Australia said it expects to earn more than $A1 trillion from resources and energy exports in the next five years when annual earnings would level out at between A$212 -216 billion after declining slightly from current levels.
“In 2017-18, we are forecasting the value of Australian resource and energy exports to reach its highest level on record, A$230 billion, in both real and nominal terms,” mark Cully, Chief Economist of the Department of Industry, Innovation and Science, said in the latest quarterly report.
This compares with he average annual export earnings of A$72 billion in the decade prior to the onset of the resources boom, validating the department’s long-held view that the mining boom would continue to reap dividends long after the price peak of 2011, he added.

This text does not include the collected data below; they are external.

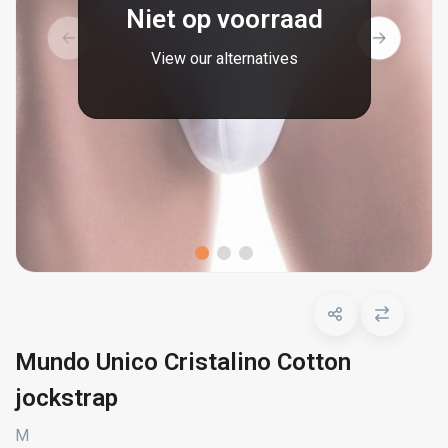
Niet op voorraad
View our alternatives
Mundo Unico Cristalino Cotton
jockstrap
M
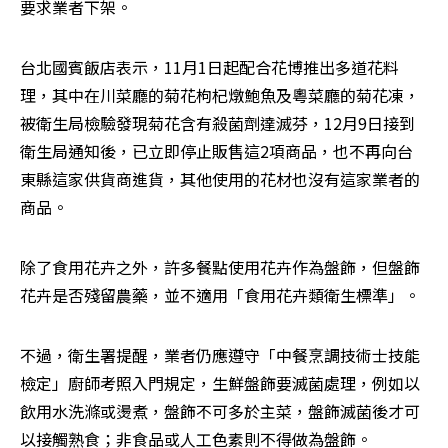
要求業者下架。
台北國賓飯店表示，11月1日起配合花博推出多道花料
理，其中在川菜廳的菊花枸杞燉鮑魚及粵菜廳的菊花凍，
被衛生局檢驗發現菊花含有殺菌劑達滅芬，12月9日接到
衛生局通知後，已立即停止販售這2項商品，也不再向台
東縣這家供貨商進貨，其他使用的花材也沒有這家業者的
商品。
除了食用花卉之外，許多餐點使用花卉作為盤飾，但盤飾
花卉是否殘留農藥，並不適用「食用花卉類衛生標準」。
不過，衛生署提醒，業者仍應遵守「中餐烹調技術士技能
檢定」廚師考照入門規定，生鮮盤飾要滅菌處理，例如以
飲用水洗滌或燙煮，盤飾不可多於主菜，盤飾滅菌後才可
以接觸熟食；非食品或人工色素則不得做為盤飾。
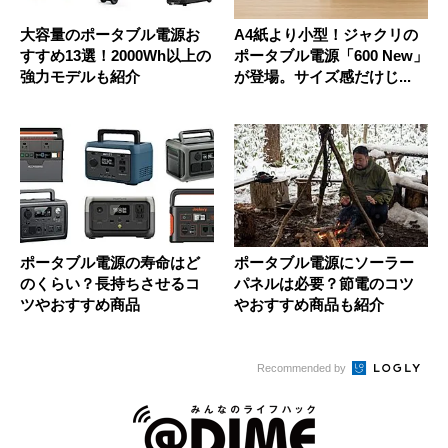
大容量のポータブル電源お
A4紙より小型！ジャクリの
すすめ13選！2000Wh以上の
ポータブル電源「600 New」
強力モデルも紹介
が登場。サイズ感だけじ...
ポータブル電源の寿命はど
ポータブル電源にソーラー
のくらい？長持ちさせるコ
パネルは必要？節電のコツ
ツやおすすめ商品
やおすすめ商品も紹介
Recommended by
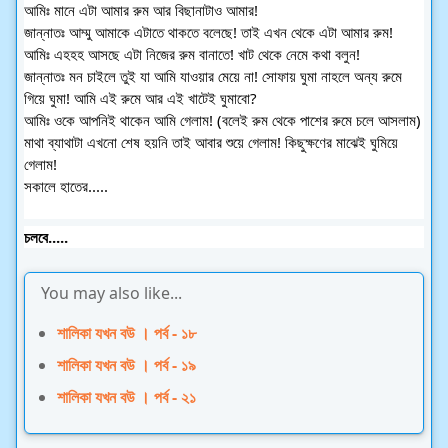
আমিঃ মানে এটা আমার রুম আর বিছানাটাও আমার!
জান্নাতঃ আম্মু আমাকে এটাতে থাকতে বলেছে! তাই এখন থেকে এটা আমার রুম!
আমিঃ এহহহ আসছে এটা নিজের রুম বানাতে! খাট থেকে নেমে কথা বলুন!
জান্নাতঃ মন চাইলে তুই যা আমি যাওয়ার মেয়ে না! সোফায় ঘুমা নাহলে অন্য রুমে
গিয়ে ঘুমা! আমি এই রুমে আর এই খাটেই ঘুমাবো?
আমিঃ ওকে আপনিই থাকেন আমি গেলাম! (বলেই রুম থেকে পাশের রুমে চলে আসলাম)
মাথা ব্যাথাটা এখনো শেষ হয়নি তাই আবার শুয়ে গেলাম! কিছুক্ষণের মাঝেই ঘুমিয়ে
গেলাম!
সকালে হাতের.....
চলবে.....
You may also like...
শালিকা যখন বউ । পর্ব - ১৮
শালিকা যখন বউ । পর্ব - ১৯
শালিকা যখন বউ । পর্ব - ২১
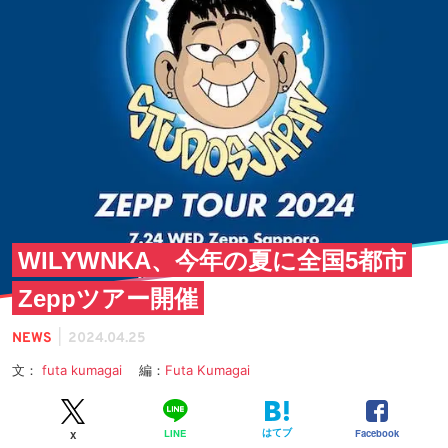
WILYWNKA、今年の夏に全国5都市
Zeppツアー開催
|
NEWS
2024.04.25
文：
futa kumagai
編：
Futa Kumagai
はてブ
Facebook
LINE
X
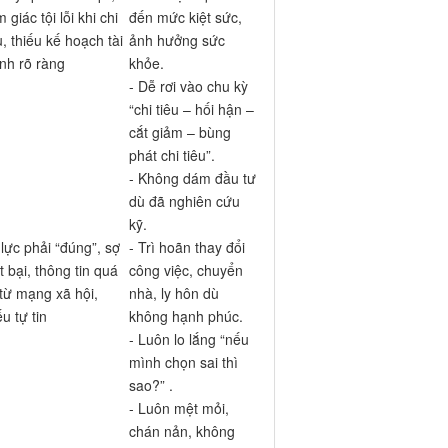
 giác tội lỗi khi chi
đến mức kiệt sức,
u, thiếu kế hoạch tài
ảnh hưởng sức
nh rõ ràng
khỏe.
- Dễ rơi vào chu kỳ
“chi tiêu – hối hận –
cắt giảm – bùng
phát chi tiêu”.
- Không dám đầu tư
dù đã nghiên cứu
kỹ.
lực phải “đúng”, sợ
- Trì hoãn thay đổi
t bại, thông tin quá
công việc, chuyển
 từ mạng xã hội,
nhà, ly hôn dù
ếu tự tin
không hạnh phúc.
- Luôn lo lắng “nếu
mình chọn sai thì
sao?” .
- Luôn mệt mỏi,
chán nản, không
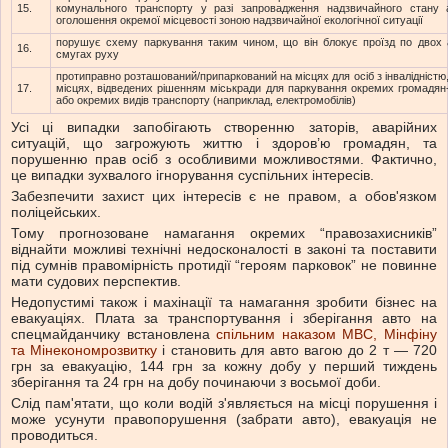
15.
комунального транспорту у разі запровадження надзвичайного стану 
оголошення окремої місцевості зоною надзвичайної екологічної ситуації
порушує схему паркування таким чином, що він блокує проїзд по двох 
16.
смугах руху
протиправно розташований/припаркований на місцях для осіб з інвалідністю,
17.
місцях, відведених рішенням міськради для паркування окремих громадян-
або окремих видів транспорту (наприклад, електромобілів)
Усі ці випадки запобігають створенню заторів, аварійних
ситуацій, що загрожують життю і здоров’ю громадян, та
порушенню прав осіб з особливими можливостями. Фактично,
це випадки зухвалого ігнорування суспільних інтересів.
Забезпечити захист цих інтересів є не правом, а обов'язком
поліцейських.
Тому прогнозоване намагання окремих “правозахисників”
віднайти можливі технічні недосконалості в законі та поставити
під сумнів правомірність протидії “героям парковок” не повинне
мати судових перспектив.
Недопустимі також і махінації та намагання зробити бізнес на
евакуаціях. Плата за транспортування і зберігання авто на
спецмайданчику встановлена
спільним наказом МВС, Мінфіну
та Мінекономрозвитку
і становить для авто вагою до 2 т — 720
грн за евакуацію, 144 грн за кожну добу у перший тиждень
зберігання та 24 грн на добу починаючи з восьмої доби.
Слід пам'ятати, що коли водій з'являється на місці порушення і
може усунути правопорушення (забрати авто), евакуація не
проводиться.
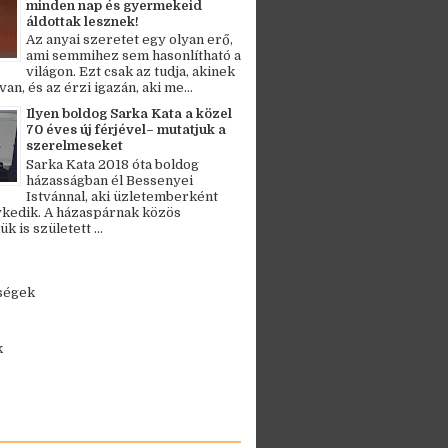
minden nap és gyermekeid
áldottak lesznek!
Az anyai szeretet egy olyan erő,
ami semmihez sem hasonlítható a
világon. Ezt csak az tudja, akinek
an, és az érzi igazán, aki me...
Ilyen boldog Sarka Kata a közel
70 éves új férjével– mutatjuk a
szerelmeseket
Sarka Kata 2018 óta boldog
házasságban él Bessenyei
Istvánnal, aki üzletemberként
kedik. A házaspárnak közös
 is született ...
ségek
k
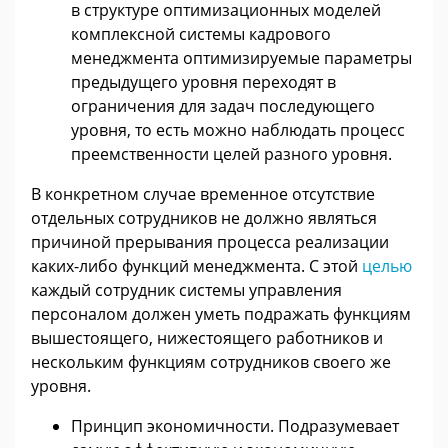
в структуре оптимизационных моделей
комплексной системы кадрового
менеджмента оптимизируемые параметры
предыдущего уровня переходят в
ограничения для задач последующего
уровня, то есть можно наблюдать процесс
преемственности целей разного уровня.
В конкретном случае временное отсутствие
отдельных сотрудников не должно являться
причиной прерывания процесса реализации
каких-либо функций менеджмента. С этой
целью
каждый сотрудник системы управления
персоналом должен уметь подражать функциям
вышестоящего, нижестоящего работников и
нескольким функциям сотрудников своего же
уровня.
Принцип экономичности. Подразумевает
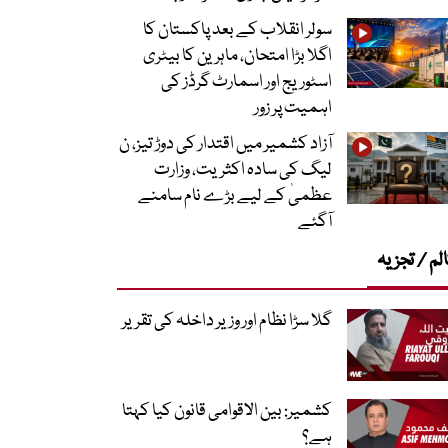
سولر انقلاب کے بعد پاکستان کا
اگلا بڑا امتحان، ماہرین کا بیٹری
اسٹوریج اور اسمارٹ گرڈز کی
اہمیت پر زور
آزاد کشمیر میں اقتدار کی دوڑ تیز، ن
لیگ کی سادہ اکثریت، وزارت
عظمیٰ کے لیے بڑے نام سامنے
آگئے
لم / تجزیہ
گلا سڑا نظام اور وزیر داخلہ کی تقریر
کشمیر: بین الاقوامی قانون کیا کہتا
ہے؟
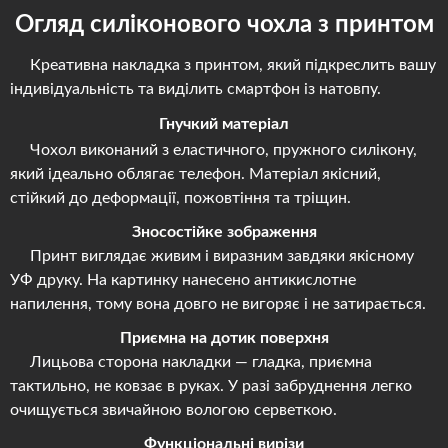
Огляд силіконового чохла з принтом
Креативна накладка з принтом, який підкреслить вашу
індивідуальність та виділить смартфон із натовпу.
Гнучкий матеріал
Чохол виконаний з еластичного, пружного силікону,
який ідеально облягає телефон. Матеріал якісний,
стійкий до деформації, пожовтіння та тріщин.
Зносостійке зображення
Принт виглядає живим і виразним завдяки якісному
УФ друку. На картинку нанесено антикислотне
напилення, тому вона довго не вигоряє і не затирається.
Приємна на дотик поверхня
Лицьова сторона накладки — гладка, приємна
тактильно, не ковзає в руках. У разі забруднення легко
очищується звичайною вологою серветкою.
Функціональні вирізи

Commodity prices rallied two years ago and to the surprise of many forecasters, including ourselves, they are yet to unwind a substantial part of these gains. Higher iron ore and coal prices and rapidly growing LNG export volumes have bolstered Australia’s resources and energy export earnings, Cully pointed out.
Over the next few years, the prices of some of Australia’s large resource and energy exports are expected to decline, he said, adding that prices for both iron ore and metallurgical coal – the two biggest resource and energy exports – are expected to be weighed down by increasing supply and declining steel production in China.
“the price of Australian LNG, set by the oil price, is expected to increase modestly, constrained by price-sensitive shale oil production in the United states and sluggish growth in world oil consumption, he forecast.
Meanwhile, the ramp up in export volumes – driven by the mining investment boom – is expected to have run its course by the run of the decade, Cully added.
The last of Australia’s LNG projects is scheduled for completion by the end of the year, while growth in iron ore export volumes will slow for 2018-19.
The story is similar for other key resource and energy export commodities including coal, gold and several base metals. “In this sense, 2020 will mark the end of the remarkable growth phase of the Australian resources and energy sector,” Cully said.